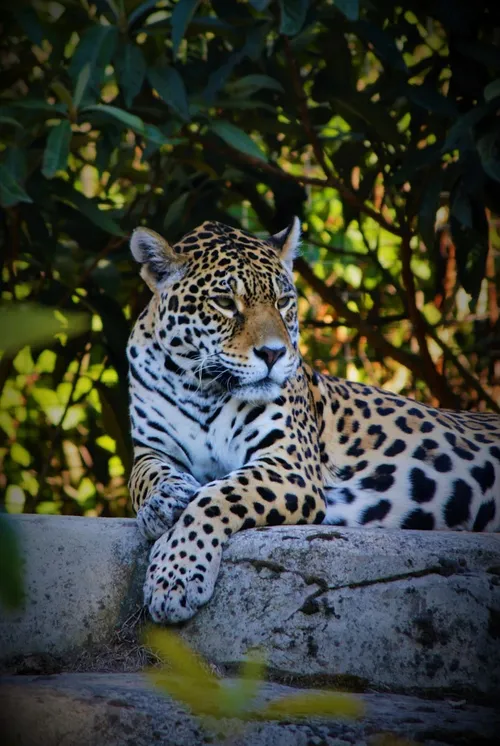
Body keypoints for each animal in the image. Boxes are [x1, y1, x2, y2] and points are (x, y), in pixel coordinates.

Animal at [127, 217, 500, 624]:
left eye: (283, 302)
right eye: (225, 303)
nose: (274, 354)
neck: (201, 387)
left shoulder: (289, 466)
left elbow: (216, 496)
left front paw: (175, 577)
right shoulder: (150, 449)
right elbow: (143, 478)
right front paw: (161, 503)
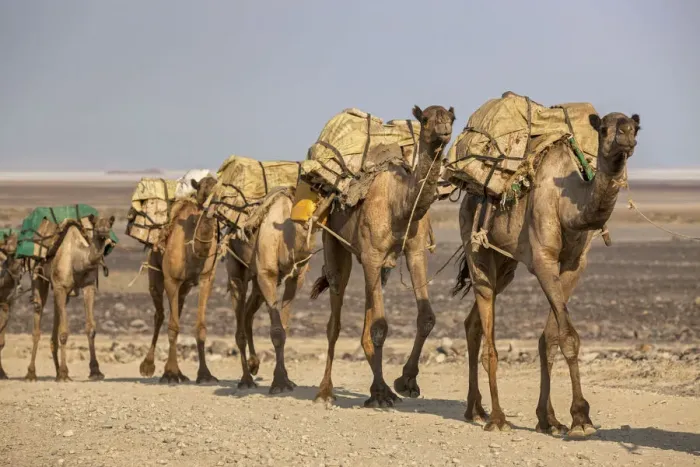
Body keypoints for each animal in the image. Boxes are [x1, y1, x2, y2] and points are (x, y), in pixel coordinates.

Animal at [25, 214, 115, 381]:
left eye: (109, 224)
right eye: (96, 225)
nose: (104, 233)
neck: (77, 259)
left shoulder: (88, 286)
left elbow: (90, 328)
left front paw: (96, 371)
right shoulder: (60, 287)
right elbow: (64, 332)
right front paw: (64, 373)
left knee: (56, 314)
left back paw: (55, 371)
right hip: (38, 274)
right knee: (38, 311)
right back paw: (31, 373)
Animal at [138, 176, 220, 384]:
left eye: (219, 186)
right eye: (203, 187)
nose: (212, 203)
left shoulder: (206, 279)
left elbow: (200, 327)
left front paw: (205, 374)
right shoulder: (172, 280)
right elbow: (173, 327)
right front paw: (171, 374)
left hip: (184, 288)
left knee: (176, 311)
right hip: (155, 275)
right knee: (159, 316)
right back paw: (148, 366)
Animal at [224, 187, 316, 393]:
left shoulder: (295, 279)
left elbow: (284, 328)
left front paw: (287, 380)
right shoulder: (267, 275)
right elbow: (277, 331)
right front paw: (279, 383)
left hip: (257, 282)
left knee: (248, 313)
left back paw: (254, 364)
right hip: (236, 269)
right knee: (240, 318)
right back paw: (246, 379)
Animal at [311, 104, 456, 407]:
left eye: (451, 118)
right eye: (426, 119)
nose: (444, 130)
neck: (398, 205)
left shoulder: (414, 251)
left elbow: (426, 317)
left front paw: (406, 382)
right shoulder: (373, 255)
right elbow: (379, 327)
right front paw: (379, 393)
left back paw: (384, 388)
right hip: (334, 243)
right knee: (335, 320)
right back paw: (325, 392)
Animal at [453, 112, 640, 436]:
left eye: (635, 126)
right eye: (604, 129)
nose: (626, 136)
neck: (569, 206)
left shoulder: (574, 264)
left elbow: (550, 337)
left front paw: (549, 419)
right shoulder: (543, 260)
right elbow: (568, 336)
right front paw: (581, 418)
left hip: (505, 264)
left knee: (473, 323)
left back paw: (475, 409)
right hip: (474, 243)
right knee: (488, 335)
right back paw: (497, 418)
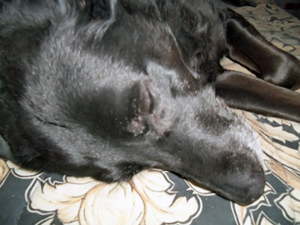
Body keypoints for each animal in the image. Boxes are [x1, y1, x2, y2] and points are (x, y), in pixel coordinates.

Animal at [0, 0, 300, 206]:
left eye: (148, 103)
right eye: (134, 169)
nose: (252, 190)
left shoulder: (219, 18)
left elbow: (283, 69)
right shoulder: (217, 82)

* _Problem details_:
Every line above that holds the string "front" should be copied out.

* _Written response_:
left front paw: (175, 577)
right front paw: (161, 503)
left front paw: (96, 371)
right front paw: (64, 373)
left front paw: (205, 374)
right front paw: (171, 374)
left front paw: (287, 380)
right front paw: (279, 383)
left front paw: (406, 382)
right front paw: (379, 393)
left front paw: (549, 419)
right front paw: (581, 418)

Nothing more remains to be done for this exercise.